In Campania, è cresciuta rapidamente a Napoli, la DnaFactory, da un sottoscala di 50 metri quadrati nel 2016, al capannone di mille metri quadrati a Bacoli, sul mare, che diventerà un polo di intelligenza artificiale (30 dipendenti e 1,5 milioni di fatturato). I fondatori Andrea Caprio e Daniel Russo, che collaborano con l’Itis di Scampia e l’Università Federico II di Napoli, operano con una mentalità da startup, attenti anche al benessere dei dipendenti tra palestra e un gestionale per nutrizionisti.

Da Napoli, a Roma alla Sicilia, la ES Progetti, eccellenza tecnica e tecnologica, è nata nel 1991 come azienda di information technology applicata alla digitalizzazione, salvaguardia, restauro e valorizzazione del patrimonio culturale e ambientale con progetti dall’Arabia Saudita, al parco archeologico di Pompei, al Colosseo. Circa 6,8 milioni di euro e oltre 40 dipendenti. Il segreto per Vincenzo Sommella, amministratore unico, è nella formazione multidisciplinare trasversale in cui ogni professionista comprende il linguaggio digitale, ma anche quello del patrimonio culturale.

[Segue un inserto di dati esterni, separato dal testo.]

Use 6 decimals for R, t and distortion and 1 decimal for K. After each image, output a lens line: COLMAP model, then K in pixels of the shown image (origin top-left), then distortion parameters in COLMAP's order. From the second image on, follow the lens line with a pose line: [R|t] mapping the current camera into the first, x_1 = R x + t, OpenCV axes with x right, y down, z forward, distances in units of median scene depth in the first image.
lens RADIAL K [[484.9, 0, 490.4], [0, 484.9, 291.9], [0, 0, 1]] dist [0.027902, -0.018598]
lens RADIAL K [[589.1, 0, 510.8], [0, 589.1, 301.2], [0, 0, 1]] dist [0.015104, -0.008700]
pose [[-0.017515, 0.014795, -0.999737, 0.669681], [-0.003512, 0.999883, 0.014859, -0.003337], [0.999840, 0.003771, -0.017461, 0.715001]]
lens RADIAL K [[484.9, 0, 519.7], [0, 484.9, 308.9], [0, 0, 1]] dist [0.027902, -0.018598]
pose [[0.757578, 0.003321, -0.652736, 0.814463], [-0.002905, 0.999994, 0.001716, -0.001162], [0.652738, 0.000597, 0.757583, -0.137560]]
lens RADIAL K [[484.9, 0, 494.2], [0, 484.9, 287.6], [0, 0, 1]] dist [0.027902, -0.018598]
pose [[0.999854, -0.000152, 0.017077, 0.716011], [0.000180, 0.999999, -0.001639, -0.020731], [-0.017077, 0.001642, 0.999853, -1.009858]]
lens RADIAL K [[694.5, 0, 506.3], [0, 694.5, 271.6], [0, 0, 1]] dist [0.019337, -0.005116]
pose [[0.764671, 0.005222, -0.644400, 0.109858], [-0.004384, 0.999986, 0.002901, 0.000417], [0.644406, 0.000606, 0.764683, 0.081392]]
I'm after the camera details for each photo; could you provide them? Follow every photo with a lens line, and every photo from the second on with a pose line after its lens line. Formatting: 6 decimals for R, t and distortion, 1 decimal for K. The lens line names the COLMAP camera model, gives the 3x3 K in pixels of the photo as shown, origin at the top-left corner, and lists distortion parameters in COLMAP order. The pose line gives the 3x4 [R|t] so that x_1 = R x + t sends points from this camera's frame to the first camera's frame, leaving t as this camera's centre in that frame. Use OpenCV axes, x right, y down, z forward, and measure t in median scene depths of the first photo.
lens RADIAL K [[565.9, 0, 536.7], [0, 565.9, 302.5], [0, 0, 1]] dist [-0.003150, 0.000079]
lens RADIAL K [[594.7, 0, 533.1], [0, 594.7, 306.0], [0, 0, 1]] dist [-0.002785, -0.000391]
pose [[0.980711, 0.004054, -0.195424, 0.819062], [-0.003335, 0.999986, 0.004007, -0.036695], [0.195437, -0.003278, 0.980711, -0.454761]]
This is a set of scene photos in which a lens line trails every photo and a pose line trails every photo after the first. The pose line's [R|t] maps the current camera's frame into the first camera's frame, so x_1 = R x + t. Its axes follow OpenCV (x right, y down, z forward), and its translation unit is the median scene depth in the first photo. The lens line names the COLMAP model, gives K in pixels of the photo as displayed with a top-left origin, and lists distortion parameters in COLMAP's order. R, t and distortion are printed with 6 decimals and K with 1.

In Puglia, spiccano Generation Bit, fondata a Lecce, nel 2009 da Cesare Ingrosso, per erogare servizi di noleggio informatici per aziende e per PA, riferimento per il mercato con soluzioni a 360 gradi, ed Algòmera, nata a Brindisi nel 2014, con sedi anche a Milano e Rovigo, che si distingue per il suo approccio “sartoriale” e un team multidisciplinare.

In Sardegna, Digital Pa, fondata nel 2014 a Cagliari, da Oscar Pitzanti, non solo per costruire software innovativi, ma alimentare la trasformazione digitale, ha oltre 100 dipendenti, una sede anche a Sulmona e circa 7 milioni di fatturato. Tra le novità, la piattaforma InfoBandiPA.